For customers, the warm glow translates into other positive responses. For instance, it has been said that when customers feel good about the good the business is doing, they are willing to pay more for the product or service. It is true that for a customer the best way a business can show that it is fair is to offer its product or services at a most affordable rate. However, what the warm glow of CSR does is to mediate the customer’s natural inclination to pay as little as possible. It is reasonable to surmise that customers would not mind paying more because we are want to do good, or at least, want to help others do good, if we cannot do the good directly.

Although there is proof that customers are aware that companies will transfer the cost of the CSR initiatives on to the price of the product—and some customers would even resent it—the positives of the warm glow outweigh the negatives of paying extra.

One of the things that research has found customers dislike is the idea that they get to pay for the CSR activities of organisations while those organisations get to take all the credit. If the business will be able to bring its customers into the CSR initiative, all the better. If the CSR activity involves a donation or something of that sort, the business can invite some of its customers to be present at the donation. By so doing, customers will love to be part of whatever the business is doing.

By extension therefore, another benefit of the warm glow is that it has been found to enhance customer loyalty. Customers are willing to pledge their future to a business or brand that is out there doing good.

There is a study that was published early this year, in a January 2021 edition of the Journal of Business Research that asserted that even when there is a service failure, organisations that engage in CSR are given a free pass by aggrieved customers, albeit under certain conditions. Titled “Customers need to relate: The conditional warm glow effect of CSR on negative customer experiences”, the study found that the two conditions that mediate the relationship between the customers’ responses to failed service encounters are the customer’s need for relatedness and whether the experiences involve human interaction versus a Self-Service Technology (SST).

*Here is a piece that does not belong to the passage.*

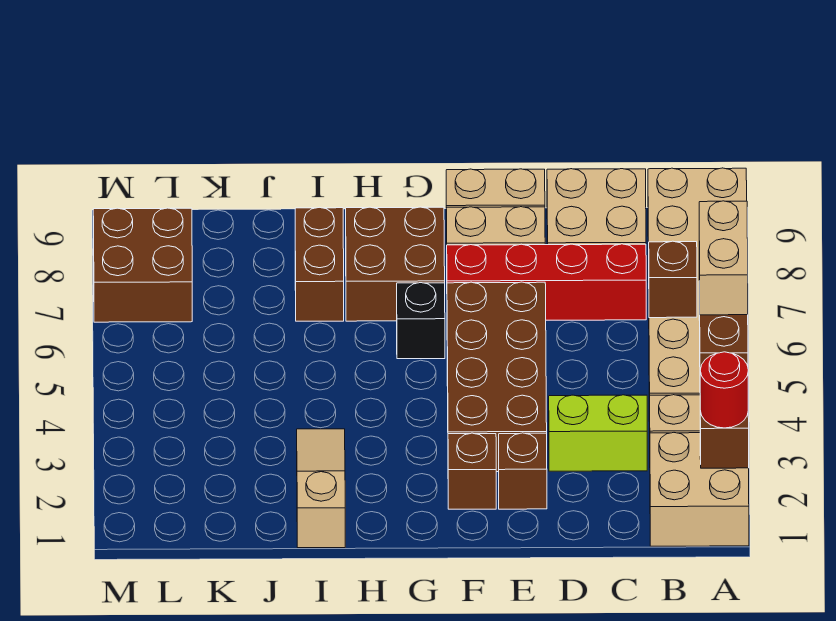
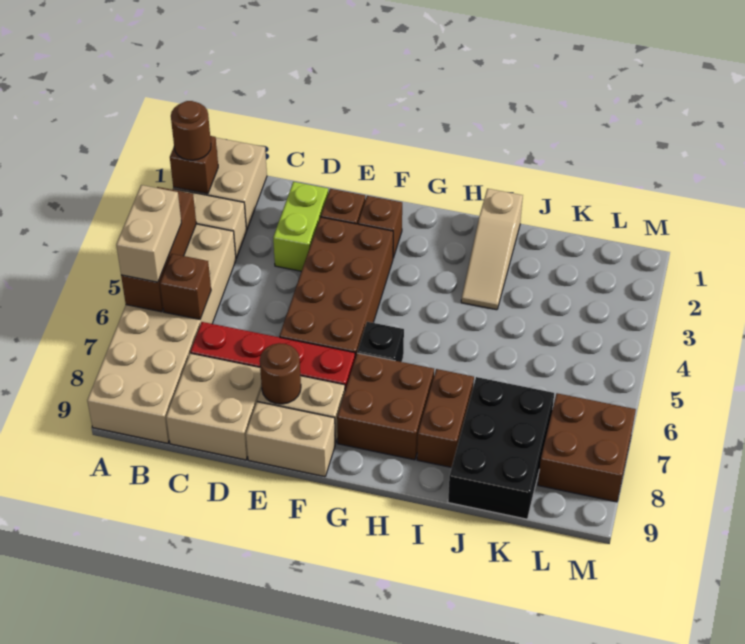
red 1x1 round brick [700,352,748,428] -> brown 1x1 round brick [171,101,211,160]
lime 1x2 brick [549,395,647,471] -> lime 1x2 brick turned to [273,182,328,271]
none -> brown 1x1 round brick [260,343,301,404]
none -> black 2x3 brick [448,377,554,519]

There was another study published in the June 2021 edition of the Journal of Business Ethics titled “Beyond Warm Glow: The Risk-Mitigating Effect of Corporate Social Responsibility (CSR)”. This particular study argued that warm glow mitigates customers’ perceptions of purchase risk. In other words, customers will still do business with a business that engages in CSR even when the conditions are not too favourable.

According to the report,

“under conditions of greater purchase risk (i.e., recessions, a service context, and longer-term consumer commitments), CSR positively impacts both sales and customer purchase intentions to a greater extent than in conditions of lower purchase risk.”

There is however one study that gave a word of caution. That study was published in the September 2020 edition of International Review on Public and Nonprofit Marketing. The title of the study was “Cause-Related Marketing: Scepticism and Warm Glow as Impacts of Donation Size On Purchase Intention”.

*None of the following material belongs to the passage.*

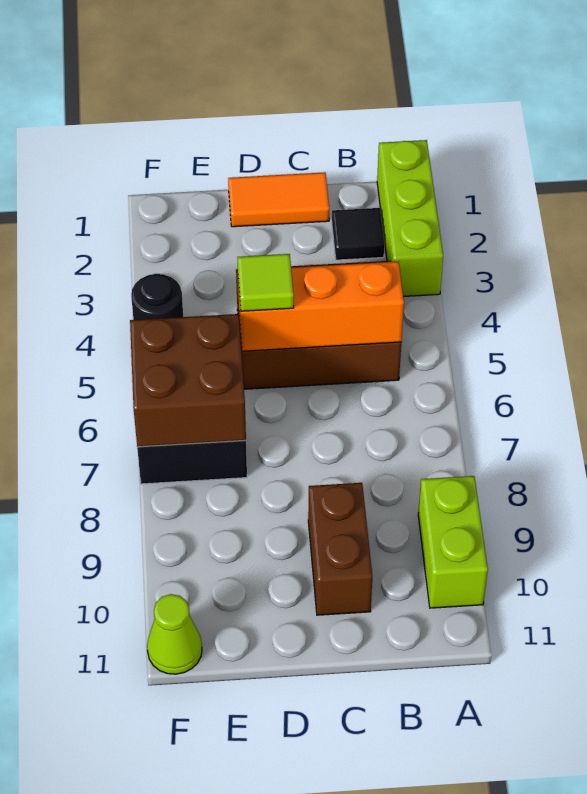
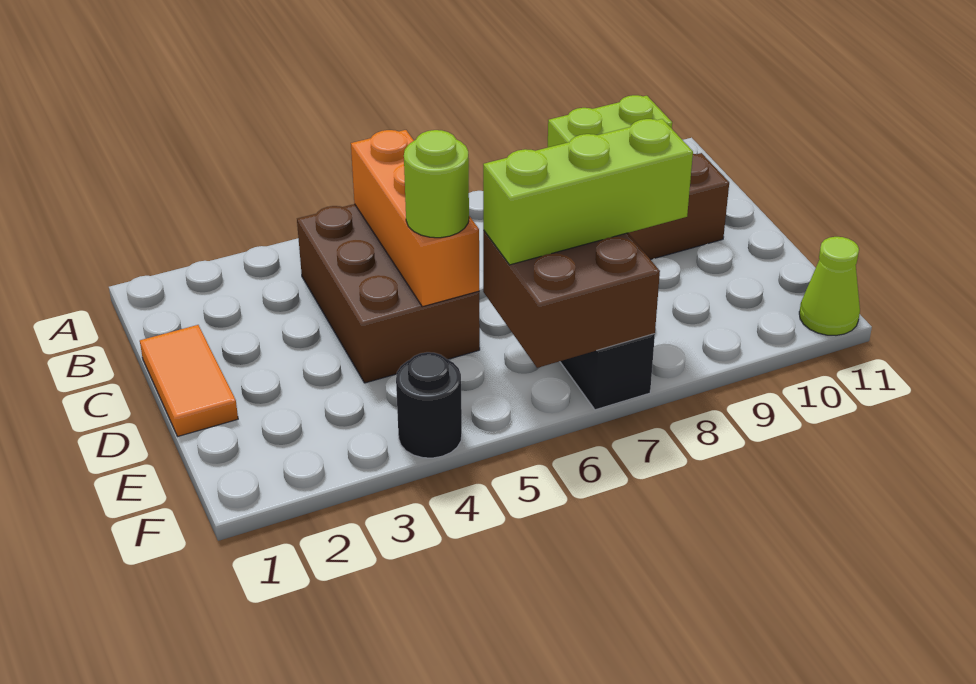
lime 1x3 brick [377,140,443,297] -> lime 1x3 brick moved to [483,119,693,265]
black 1x1 tile [332,208,385,260] -> none
lime 1x1 tile [237,254,294,311] -> lime 1x1 round brick [404,130,469,238]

According to results of the study, the size of the donation, or the amount used in the CSR activity can backfire. Though the amount does not directly contribute to the purchase intention of customers, the bigger the amount spent by the organisation, the greater the chances that the warm glow might be replaced by scepticism.

From the above, it is clear that businesses, in the very least, should give serious consideration to CSR. It is no more a nice thing to do. Clearly, it is now much more. It is now a customer retention strategy. Businesses out there that are having second thoughts about committing time and resources to some CSR venture should reconsider. There is enough evidence that the cost of that initiative would eventually be paid off, if not by the goodwill of those who receive the good; it would be paid off in increased customer loyalty.